■ Records provided:
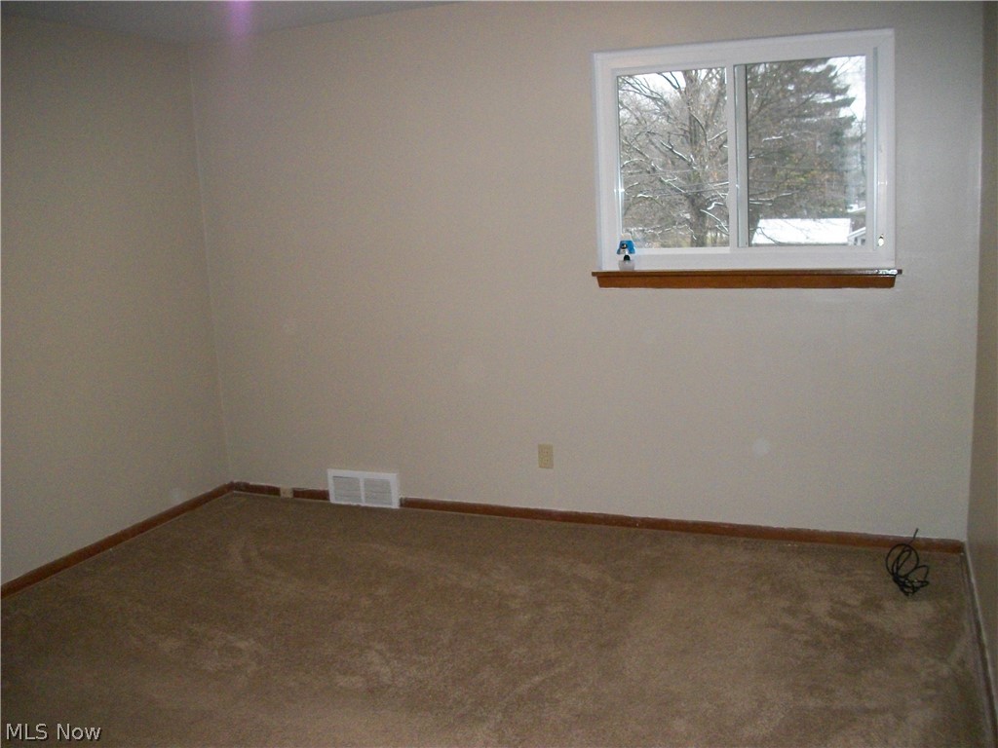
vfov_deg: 44.2
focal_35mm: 32
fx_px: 923
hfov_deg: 56.8
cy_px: 374
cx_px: 499
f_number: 2.9
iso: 400
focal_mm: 5.7
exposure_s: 1/125
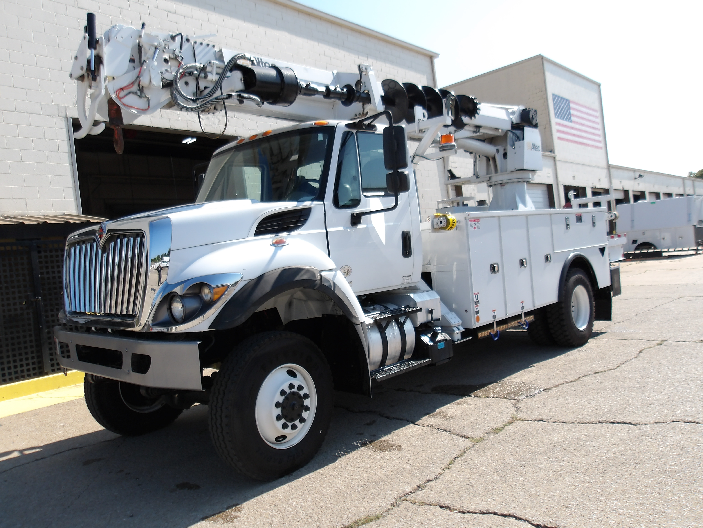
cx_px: 352
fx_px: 548
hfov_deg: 65.3
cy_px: 264
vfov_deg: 51.4
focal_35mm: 27
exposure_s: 1/881
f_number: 3
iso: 100
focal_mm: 4.9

■ Exercise description: Repeat exactly, please: transcribe each entry and leave out the pictures.

■ Exercise answer:
vfov_deg: 44.2
focal_35mm: 32
fx_px: 923
hfov_deg: 56.8
cy_px: 374
cx_px: 499
f_number: 2.9
iso: 400
focal_mm: 5.7
exposure_s: 1/125
cx_px: 352
fx_px: 548
hfov_deg: 65.3
cy_px: 264
vfov_deg: 51.4
focal_35mm: 27
exposure_s: 1/881
f_number: 3
iso: 100
focal_mm: 4.9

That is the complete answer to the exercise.